Quantifying changes in seasonal temperature variations using a functional data analysis approach

Ever-worsening climate change increases near-surface air temperatures for almost the entire Earth and threatens living organisms and human society. While annual mean changes are frequently used to quantify past and expected future changes, the increase is actually rarely uniform throughout the year. 

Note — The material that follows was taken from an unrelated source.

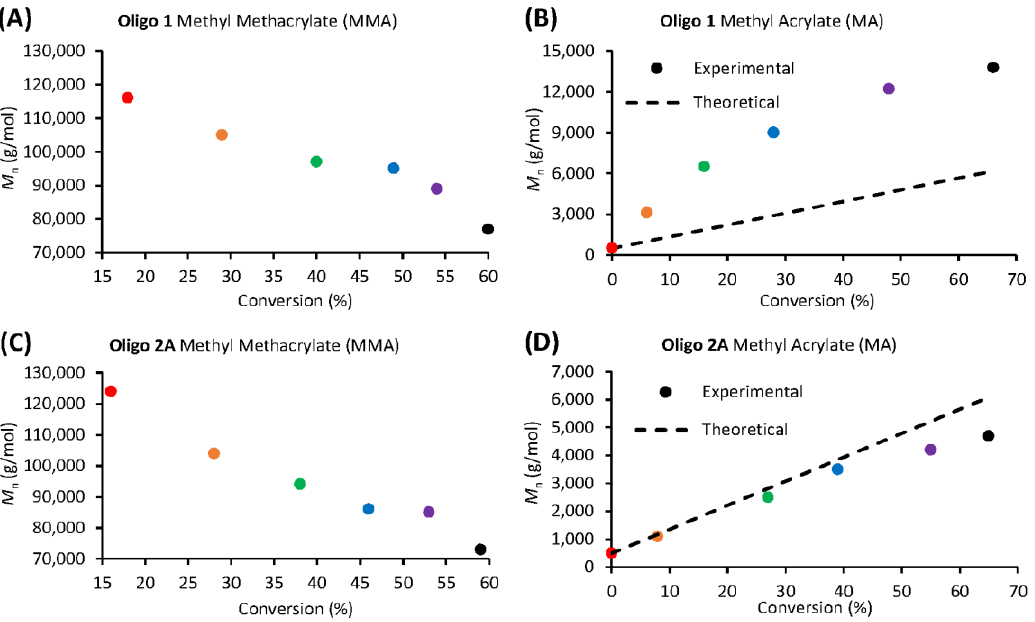
Figure 6. Number average molecular weight vs conversion plots for RAFT oligomer solution polymerizations in DMF ( A ) Oligo 1 + MMA, ( B ) Oligo 1 + MA, ( C ) Oligo 2A + MMA and ( D ) Oligo 2A + MA.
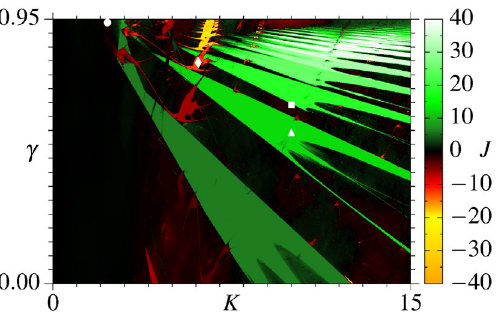
Figure 1. Ratchet current J in the parameter space of the uncoupled case ( β = 0 ) for the coupled ratchets model (1). The parameters are in the intervals γ ∈ [0.0, 0.95] and K ∈ [0.0, 15.0] and the iteration time is 10 6 for 128 initial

The shape of the annual cycle and its changes differ significantly between regions around the globe. Therefore, performing a global analysis implies the necessity to focus on diagnostics that can be evaluated for all these different shapes (e.g., single and double waves, different timing of seasons, etc.). Many previous studies relied on Fourier-transform-based methods, which assume a sinusoidal shape of the mean annual cycle. Here, we introduce an innovative approach based on functional data analysis. The evolution of the mean annual cycle is estimated from daily long-term mean temperature values, which are converted to functional form. This way, we can assess arbitrary shapes of the annual cycle. We concentrate on diagnostics that evaluate the change in absolute temperature, its seasonal slope, and the position of the maximum. We analyze two reanalysis datasets (coupled CERA20C and atmospheric ERA5) and a subset of CMIP6 Earth system models (ESMs). Recent changes in the second half of the 20th century are assessed, and the ability of ESMs to represent them is evaluated. Then, the changes projected for the end of the 21st century under the SSP3-7.0 pathway are analyzed.

Among other results, we highlight distinct differences between the two reanalyses, especially over equatorial and polar regions. Further, the projections show, for example, different rates of warming between seasons, resulting in changes in the amplitude. The largest amplitude increase is projected over the Mediterranean region and the largest decrease over the Arctic Ocean.